■ **Extrait choisi**:
•••••

SAGESSE DU ROMAN ? L'HÉRITAGE CRITIQUE DE MILAN KUNDERA


Avant-propos : l’héritage critique de Milan Kundera

Philippe Zard


En 1986, Milan Kundera publiait L’Art du roman. Dans l’article magistral qui ouvrait cet essai, « L’héritage décrié de Cervantès », esquissant une généalogie personnelle (en est-il d’autres ?) du roman européen, l’auteur se risquait à définir ce qu’il baptisait la « sagesse du roman », ciselant des aphorismes et des axiomes promis à une belle fortune critique. Les Testaments trahis, Le Rideau, Une rencontre allaient peu à peu compléter le portrait du romancier sinon en théoricien, ce qu’il n’a jamais prétendu être, du moins en penseur-praticien, ou en « praticien théorisant » (Martin Petras). Sous sa plume, le roman devenait le « territoire où le jugement moral est suspendu », « où personne n’est possesseur de la vérité » ; « né non pas de l’esprit théorique mais de l’esprit de l’humour », le roman, « à l’instar de Pénélope, défait pendant la nuit la tapisserie que des théologiens, des philosophes, des savants ont ourdie la veille »… C’est peu dire que nous sommes nombreux à être redevables à Milan Kundera de ces pages lumineuses.

N’était-il pas temps, quelque trente ans après la parution de ces essais dont nous nous sentons à des titres divers les héritiers, de leur rendre l’hommage qui leur est dû, non plus simplement en les citant (voire en les récitant), mais en les discutant ? Ne convenait-il pas d’en mesurer le périmètre de pertinence, d’en restituer l’arrière-plan historique et intellectuel, bref : d’éclairer et d’en mettre à l’épreuve les thèses et hypothèses cardinales ?

C’est ce travail qu’entreprennent les sept études de ce recueil, fruit d’un colloque international organisé en mars 2021 à l’université Paris-Nanterre. Ce colloque avait donc une double ambition : la relecture de l’œuvre critique de Milan Kundera ; la discussion de certaines de ses propositions clés, notamment de sa philosophie des genres, de sa théorie des valeurs ou du postulat de l’exceptionnalité romanesque dans ses diverses formulations (ironie, ambiguïté, impartialité, relativisme, scepticisme...). Cette réflexion collective pouvait choisir de s’appuyer soit sur des exemples tirés de l’œuvre de Kundera lui-même, soit sur certaines œuvres des romanciers qui ne cessent de nourrir sa méditation (Cervantès, Tolstoï, Dostoïevski, Kafka, Musil, etc.).

•••••

■ **Objectif poursuivi**:
Poursuivez l'avant-propos sur l'héritage critique de Milan Kundera à partir de sa dernière phrase.

•••••

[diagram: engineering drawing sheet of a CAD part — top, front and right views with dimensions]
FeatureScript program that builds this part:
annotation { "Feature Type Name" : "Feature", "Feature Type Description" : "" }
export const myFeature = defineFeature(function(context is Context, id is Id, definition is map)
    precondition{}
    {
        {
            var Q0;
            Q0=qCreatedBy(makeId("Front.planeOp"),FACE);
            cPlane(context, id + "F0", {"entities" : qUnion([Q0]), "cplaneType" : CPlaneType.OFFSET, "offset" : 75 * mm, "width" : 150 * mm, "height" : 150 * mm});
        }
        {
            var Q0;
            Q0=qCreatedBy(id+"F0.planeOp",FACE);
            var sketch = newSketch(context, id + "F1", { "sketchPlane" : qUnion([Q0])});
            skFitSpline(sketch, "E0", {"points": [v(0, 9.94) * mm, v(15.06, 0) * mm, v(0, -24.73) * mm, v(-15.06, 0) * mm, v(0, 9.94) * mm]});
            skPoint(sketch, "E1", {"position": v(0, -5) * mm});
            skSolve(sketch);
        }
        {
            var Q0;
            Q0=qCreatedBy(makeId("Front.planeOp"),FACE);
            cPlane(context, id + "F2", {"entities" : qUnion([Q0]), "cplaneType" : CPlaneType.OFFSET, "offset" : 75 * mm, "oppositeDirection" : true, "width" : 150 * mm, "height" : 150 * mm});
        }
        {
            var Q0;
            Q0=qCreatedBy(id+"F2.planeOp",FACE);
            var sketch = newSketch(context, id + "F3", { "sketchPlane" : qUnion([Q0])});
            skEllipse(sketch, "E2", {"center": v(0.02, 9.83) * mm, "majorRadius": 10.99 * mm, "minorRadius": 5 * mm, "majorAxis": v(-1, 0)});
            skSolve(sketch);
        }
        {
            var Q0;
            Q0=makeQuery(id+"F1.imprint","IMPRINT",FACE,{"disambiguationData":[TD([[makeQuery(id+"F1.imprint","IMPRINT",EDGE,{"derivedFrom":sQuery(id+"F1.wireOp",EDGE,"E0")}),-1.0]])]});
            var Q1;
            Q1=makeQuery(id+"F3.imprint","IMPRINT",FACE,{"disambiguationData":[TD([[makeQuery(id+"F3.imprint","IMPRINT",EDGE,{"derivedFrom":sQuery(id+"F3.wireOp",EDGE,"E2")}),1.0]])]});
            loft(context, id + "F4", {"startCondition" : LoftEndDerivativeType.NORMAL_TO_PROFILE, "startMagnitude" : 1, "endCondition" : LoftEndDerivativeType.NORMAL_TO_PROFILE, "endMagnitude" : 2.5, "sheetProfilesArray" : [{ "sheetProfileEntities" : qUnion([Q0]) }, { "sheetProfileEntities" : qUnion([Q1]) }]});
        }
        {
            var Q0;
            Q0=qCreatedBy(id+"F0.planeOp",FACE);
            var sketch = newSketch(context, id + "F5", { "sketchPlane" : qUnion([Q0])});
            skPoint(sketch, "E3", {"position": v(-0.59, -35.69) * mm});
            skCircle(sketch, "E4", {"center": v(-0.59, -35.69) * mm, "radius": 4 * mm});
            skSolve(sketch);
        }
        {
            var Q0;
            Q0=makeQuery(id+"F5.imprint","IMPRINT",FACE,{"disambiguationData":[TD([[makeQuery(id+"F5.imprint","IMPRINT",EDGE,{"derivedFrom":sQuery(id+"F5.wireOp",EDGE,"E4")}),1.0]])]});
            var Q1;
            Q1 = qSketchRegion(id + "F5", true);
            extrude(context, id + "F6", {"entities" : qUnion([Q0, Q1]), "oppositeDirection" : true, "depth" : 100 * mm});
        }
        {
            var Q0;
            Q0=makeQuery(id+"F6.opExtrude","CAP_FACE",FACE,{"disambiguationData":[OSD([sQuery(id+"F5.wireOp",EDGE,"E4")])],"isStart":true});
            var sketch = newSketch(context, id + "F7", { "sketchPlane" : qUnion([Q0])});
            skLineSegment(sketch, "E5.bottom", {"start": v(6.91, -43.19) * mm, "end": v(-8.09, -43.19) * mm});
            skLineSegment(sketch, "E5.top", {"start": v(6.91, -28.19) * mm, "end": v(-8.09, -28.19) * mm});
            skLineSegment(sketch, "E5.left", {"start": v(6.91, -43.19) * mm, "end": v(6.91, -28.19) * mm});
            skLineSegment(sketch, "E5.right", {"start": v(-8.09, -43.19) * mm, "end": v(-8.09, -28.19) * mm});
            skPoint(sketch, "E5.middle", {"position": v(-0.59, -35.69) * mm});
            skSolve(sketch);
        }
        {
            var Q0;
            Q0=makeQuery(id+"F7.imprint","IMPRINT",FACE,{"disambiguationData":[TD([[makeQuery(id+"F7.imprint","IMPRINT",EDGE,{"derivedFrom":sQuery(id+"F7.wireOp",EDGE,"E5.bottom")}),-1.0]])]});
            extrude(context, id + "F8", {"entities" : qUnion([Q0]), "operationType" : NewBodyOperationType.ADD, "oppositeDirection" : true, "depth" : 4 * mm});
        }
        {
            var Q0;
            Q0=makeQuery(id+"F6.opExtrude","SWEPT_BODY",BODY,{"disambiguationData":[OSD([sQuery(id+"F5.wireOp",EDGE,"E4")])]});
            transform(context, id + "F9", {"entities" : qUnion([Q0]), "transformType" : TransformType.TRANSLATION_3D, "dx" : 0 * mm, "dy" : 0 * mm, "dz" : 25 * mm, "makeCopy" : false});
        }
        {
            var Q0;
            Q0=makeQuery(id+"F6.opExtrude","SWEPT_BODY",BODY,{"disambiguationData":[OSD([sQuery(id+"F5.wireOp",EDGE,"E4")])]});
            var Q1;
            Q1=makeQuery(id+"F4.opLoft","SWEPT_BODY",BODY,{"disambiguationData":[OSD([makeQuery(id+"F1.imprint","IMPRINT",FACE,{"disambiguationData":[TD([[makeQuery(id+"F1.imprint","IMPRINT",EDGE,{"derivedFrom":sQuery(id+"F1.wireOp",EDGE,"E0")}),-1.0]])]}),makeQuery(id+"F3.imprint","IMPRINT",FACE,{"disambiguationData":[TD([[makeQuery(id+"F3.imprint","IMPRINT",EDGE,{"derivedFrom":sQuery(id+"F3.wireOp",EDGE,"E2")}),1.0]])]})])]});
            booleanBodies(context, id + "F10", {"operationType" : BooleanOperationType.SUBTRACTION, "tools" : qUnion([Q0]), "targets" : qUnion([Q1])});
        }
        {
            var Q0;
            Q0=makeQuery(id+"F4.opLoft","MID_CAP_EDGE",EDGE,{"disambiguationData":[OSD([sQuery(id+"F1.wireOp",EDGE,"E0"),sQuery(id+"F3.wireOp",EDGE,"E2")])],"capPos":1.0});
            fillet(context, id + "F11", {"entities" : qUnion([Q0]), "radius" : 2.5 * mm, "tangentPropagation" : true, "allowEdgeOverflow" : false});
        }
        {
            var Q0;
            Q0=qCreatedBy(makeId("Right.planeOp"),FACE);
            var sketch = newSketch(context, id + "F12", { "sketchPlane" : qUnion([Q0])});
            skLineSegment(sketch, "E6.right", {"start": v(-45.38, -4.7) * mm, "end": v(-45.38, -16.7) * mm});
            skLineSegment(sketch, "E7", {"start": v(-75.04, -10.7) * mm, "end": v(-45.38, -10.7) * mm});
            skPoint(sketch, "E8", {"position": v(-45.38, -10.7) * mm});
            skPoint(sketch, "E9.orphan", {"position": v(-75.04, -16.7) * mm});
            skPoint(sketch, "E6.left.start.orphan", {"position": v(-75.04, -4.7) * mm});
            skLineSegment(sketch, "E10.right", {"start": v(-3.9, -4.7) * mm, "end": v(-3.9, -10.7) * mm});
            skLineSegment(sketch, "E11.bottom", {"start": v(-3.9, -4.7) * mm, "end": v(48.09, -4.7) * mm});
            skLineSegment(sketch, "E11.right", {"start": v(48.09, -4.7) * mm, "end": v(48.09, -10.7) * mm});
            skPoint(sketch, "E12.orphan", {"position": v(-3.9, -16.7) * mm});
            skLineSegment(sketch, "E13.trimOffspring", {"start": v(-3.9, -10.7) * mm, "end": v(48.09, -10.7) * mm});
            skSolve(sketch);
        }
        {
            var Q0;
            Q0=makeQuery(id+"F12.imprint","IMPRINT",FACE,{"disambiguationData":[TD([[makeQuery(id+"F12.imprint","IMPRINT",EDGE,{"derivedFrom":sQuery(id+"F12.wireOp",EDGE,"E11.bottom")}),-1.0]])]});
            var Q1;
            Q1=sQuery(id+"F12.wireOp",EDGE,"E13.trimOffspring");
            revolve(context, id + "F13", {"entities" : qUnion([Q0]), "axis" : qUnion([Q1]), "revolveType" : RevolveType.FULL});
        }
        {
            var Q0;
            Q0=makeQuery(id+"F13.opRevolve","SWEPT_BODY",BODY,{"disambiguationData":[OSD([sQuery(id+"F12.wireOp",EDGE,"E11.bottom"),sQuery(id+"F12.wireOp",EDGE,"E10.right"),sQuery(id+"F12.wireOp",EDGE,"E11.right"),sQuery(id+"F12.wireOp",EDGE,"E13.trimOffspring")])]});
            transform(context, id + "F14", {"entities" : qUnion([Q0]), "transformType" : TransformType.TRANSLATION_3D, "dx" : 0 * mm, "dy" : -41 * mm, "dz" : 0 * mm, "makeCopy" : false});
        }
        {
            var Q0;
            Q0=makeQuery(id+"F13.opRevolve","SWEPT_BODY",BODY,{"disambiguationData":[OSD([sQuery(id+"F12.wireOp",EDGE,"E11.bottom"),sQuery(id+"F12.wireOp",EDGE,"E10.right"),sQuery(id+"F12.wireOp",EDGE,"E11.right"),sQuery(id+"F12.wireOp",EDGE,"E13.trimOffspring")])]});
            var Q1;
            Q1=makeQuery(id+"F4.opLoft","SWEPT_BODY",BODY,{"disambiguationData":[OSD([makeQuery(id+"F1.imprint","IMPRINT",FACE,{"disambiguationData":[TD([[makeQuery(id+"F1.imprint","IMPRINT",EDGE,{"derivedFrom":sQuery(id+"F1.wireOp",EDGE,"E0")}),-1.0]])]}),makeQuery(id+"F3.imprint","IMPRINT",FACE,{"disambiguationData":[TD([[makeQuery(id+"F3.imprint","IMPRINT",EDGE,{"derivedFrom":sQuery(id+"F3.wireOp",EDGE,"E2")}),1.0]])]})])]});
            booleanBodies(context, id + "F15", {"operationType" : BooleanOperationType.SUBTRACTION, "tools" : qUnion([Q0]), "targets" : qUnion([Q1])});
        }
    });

•••••

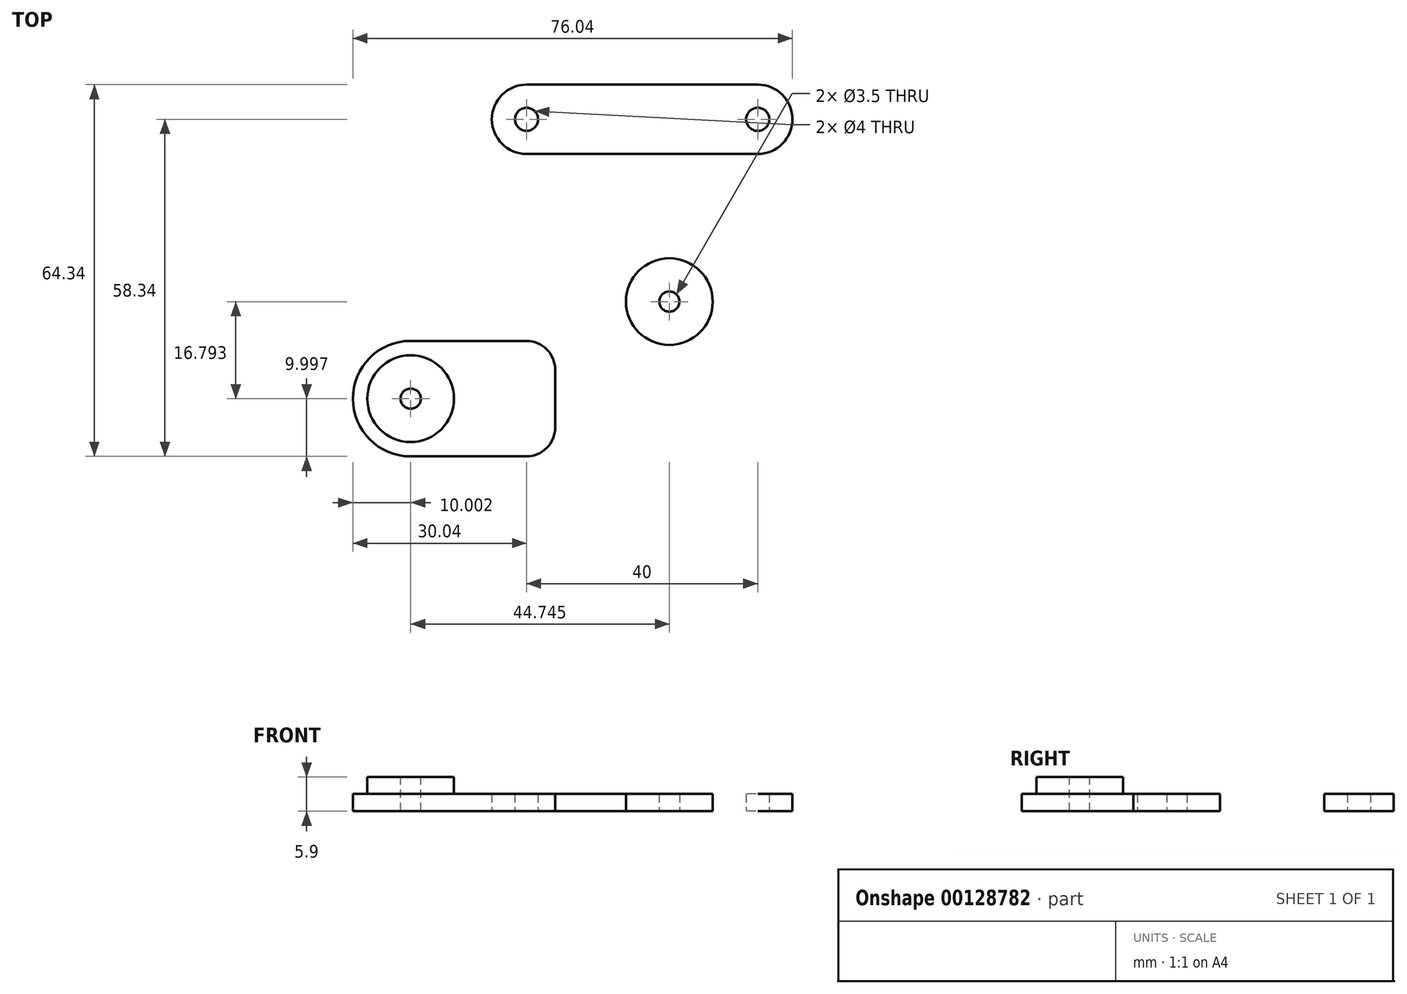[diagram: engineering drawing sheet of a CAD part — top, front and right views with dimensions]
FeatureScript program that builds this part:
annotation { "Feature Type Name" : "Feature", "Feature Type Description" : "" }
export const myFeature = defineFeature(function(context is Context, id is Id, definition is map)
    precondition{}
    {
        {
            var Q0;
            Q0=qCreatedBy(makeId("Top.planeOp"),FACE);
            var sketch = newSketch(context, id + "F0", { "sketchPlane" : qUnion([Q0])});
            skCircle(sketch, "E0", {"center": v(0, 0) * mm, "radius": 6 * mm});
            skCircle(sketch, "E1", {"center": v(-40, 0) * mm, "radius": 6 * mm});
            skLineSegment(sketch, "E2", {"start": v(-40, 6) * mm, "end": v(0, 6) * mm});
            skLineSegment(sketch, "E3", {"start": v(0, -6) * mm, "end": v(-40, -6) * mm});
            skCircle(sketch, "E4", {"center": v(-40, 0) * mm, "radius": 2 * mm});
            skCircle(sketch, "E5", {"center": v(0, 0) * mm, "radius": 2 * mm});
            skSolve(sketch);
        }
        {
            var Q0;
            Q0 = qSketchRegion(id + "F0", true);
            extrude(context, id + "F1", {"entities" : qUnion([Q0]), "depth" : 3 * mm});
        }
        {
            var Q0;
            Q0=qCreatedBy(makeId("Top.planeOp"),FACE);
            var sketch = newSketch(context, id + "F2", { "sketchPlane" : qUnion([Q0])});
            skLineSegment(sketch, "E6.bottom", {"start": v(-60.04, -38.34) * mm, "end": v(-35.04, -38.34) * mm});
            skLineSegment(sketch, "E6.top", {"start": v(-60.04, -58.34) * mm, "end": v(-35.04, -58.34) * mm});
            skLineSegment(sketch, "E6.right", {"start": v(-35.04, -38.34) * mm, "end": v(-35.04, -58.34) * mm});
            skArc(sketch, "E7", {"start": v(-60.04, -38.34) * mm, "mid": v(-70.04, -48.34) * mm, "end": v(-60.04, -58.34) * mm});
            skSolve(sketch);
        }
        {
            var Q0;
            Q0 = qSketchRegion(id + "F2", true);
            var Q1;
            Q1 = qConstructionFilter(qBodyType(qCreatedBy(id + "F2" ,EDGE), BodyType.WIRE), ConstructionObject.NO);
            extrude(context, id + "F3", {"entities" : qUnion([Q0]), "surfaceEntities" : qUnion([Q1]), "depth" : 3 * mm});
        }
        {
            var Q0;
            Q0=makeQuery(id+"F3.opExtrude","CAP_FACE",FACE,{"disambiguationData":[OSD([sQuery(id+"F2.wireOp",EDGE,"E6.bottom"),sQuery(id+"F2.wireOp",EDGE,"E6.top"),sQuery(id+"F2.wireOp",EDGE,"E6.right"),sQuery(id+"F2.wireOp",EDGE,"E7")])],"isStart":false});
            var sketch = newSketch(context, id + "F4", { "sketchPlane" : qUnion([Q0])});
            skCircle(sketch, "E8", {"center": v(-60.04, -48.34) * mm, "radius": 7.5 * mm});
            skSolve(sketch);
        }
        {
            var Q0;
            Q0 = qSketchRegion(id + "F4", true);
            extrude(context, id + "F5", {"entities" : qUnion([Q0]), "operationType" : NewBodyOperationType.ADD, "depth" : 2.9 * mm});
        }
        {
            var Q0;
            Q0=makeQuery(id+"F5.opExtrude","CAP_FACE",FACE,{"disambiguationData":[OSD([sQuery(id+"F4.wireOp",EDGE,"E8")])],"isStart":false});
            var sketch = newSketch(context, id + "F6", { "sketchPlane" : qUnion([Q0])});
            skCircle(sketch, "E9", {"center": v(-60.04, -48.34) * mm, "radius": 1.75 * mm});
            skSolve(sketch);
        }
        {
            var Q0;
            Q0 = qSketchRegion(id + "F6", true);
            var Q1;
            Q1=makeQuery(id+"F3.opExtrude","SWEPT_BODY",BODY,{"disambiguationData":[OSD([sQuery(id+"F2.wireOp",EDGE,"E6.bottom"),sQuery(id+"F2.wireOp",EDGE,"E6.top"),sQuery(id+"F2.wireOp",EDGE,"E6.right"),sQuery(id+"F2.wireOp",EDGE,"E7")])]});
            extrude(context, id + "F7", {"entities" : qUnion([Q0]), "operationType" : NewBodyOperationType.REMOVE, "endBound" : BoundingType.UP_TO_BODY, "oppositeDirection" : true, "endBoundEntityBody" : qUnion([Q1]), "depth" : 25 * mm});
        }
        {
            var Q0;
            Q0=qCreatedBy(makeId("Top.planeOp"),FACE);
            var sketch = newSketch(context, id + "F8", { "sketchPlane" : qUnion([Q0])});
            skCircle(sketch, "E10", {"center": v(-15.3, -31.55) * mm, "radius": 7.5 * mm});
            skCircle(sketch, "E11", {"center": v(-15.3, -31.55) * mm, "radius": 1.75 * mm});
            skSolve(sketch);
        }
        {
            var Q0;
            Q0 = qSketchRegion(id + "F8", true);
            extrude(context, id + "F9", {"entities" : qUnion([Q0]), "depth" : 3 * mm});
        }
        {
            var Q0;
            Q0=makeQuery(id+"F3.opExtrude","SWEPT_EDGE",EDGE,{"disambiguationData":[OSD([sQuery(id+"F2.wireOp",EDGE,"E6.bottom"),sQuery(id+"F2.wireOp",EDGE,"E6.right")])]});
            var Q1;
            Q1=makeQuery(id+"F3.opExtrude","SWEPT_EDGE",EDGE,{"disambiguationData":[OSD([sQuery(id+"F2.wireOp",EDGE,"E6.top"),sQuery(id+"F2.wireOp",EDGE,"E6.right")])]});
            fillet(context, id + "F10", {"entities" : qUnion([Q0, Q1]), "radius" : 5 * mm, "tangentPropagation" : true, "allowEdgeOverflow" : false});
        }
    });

•••••

■ **Réponse à la consigne**:
Le recueil s’ouvre par le regard d’un grand théoricien et historien du roman, Thomas Pavel, sur la situation originale de Kundera dans le modernisme européen : celle d’un romancier qui, au rebours d’un certain élitisme, persiste à faire « le pari de la lisibilité ». L’exploration de la condition humaine dans l’œuvre de Kundera – illustrée dans l’article par une analyse de La Vie est ailleurs – emprunte des voies qui, sans rien céder sur l’imagination, préservent une forme de transitivité, voire de transparence, que certaines œuvres emblématiques de la modernité – sous la contrainte de l’expérimentation formelle, de l’exploration psychologique ou de l’inflation spéculative – tendaient à délaisser, au risque de perdre le lecteur.

Christos Grosdanis adopte quant à lui une démarche plus philologique et généalogique, à la recherche des sources théoriques (notamment celle de L’Esthétique hégélienne) auxquelles puise Kundera pour élaborer sa conception de l’épique, pour penser le conflit entre le lyrisme et la prose, ou encore la part du rire. C’est en montrant le problème humain que sous-tend toute décision poétique que l’œuvre critique de Kundera a pu toucher un public qui excédait de beaucoup le cercle restreint des spécialistes. C’est encore la question de l’héritage et du rapport complexe noué avec la modernité qu’envisage Laurent Padovani lorsqu’il traite des caractères particuliers du « conservatisme » de Kundera, dans un échange permanent entre la construction d’une « idée du roman » (qui détermine l’histoire d’un genre) et une pratique d’écriture singulière : tout en fondant, sur le plan théorique, la légitimité du genre sur un projet de « connaissance » inscrit dans l’histoire de la modernité européenne, Kundera affilie sa propre écriture romanesque à cette histoire en la liant à « la grande bibliothèque de l’Europe », dans un jeu intertextuel toujours mouvant avec un ensemble de références livresques que Laurent Padovani appelle « métabibliothèque ».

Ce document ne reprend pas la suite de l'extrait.